More than 50% of the farmers indicated that they would agree to plant trees or adopt cocoa agroforestry using tree species such as legume, food, fruit, and shade trees. These findings are consistent with previous studies in West Africa as the diversity of shade tree diversity increases soil fertility and reduces the damage caused by cocoa plantation pests (Bisseleua et al. 2013; Wartenberg et al. 2017). Additionally, cocoa agroforestry systems can help mitigate CSSVD severity (Andres et al. 2018). The adoption of cocoa agroforestry systems with a minimum of 18 trees per hectare from 3–5 species can benefit from the certification schemes resulting in premium payment to the farmers (Lescuyer and Bassanaga 2021). Similarly, the REDD + and biodiversity programs in the region have also contributed to the adoption of cocoa agroforestry (Sanial 2019).
Despite the above benefits, about 45% of the farmers indicated that they do not intend to keep and plant more trees in their cocoa orchards due to the tree tenure. Indeed, most farmers are not yet informed that the new forest code has transferred the tree ownership from the state to the farmers. In addition, the new code has also put an emphasis on the essential role of cocoa agroforestry in the restoration of the degraded forest and cocoa landscapes. This observation suggests that more active communication on this new forest code is essential to improve the adoption of cocoa agroforestry in the region.

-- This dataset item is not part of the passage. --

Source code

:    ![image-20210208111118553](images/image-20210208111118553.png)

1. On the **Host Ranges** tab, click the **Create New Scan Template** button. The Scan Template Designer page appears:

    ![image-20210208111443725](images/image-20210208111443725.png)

Similarly, gender, the presence and the preference of tree species on cocoa farmland are one of the factors influencing agroforestry adoption, and female groups are less likely to participate than their male counterparts in Nigeria (Adetoye et al. 2018)d te d’Ivoire (Kouassi et al. 2021b). Also, length of residency significantly affects agroforestry adoption. Farmers with a longer residency may own larger properties with better environmental features (Pokorny et al. 2021) as a result of the attendance of several training and sensitization programs on tree adoption, which may enhance their willingness to adopt cocoa agroforestry.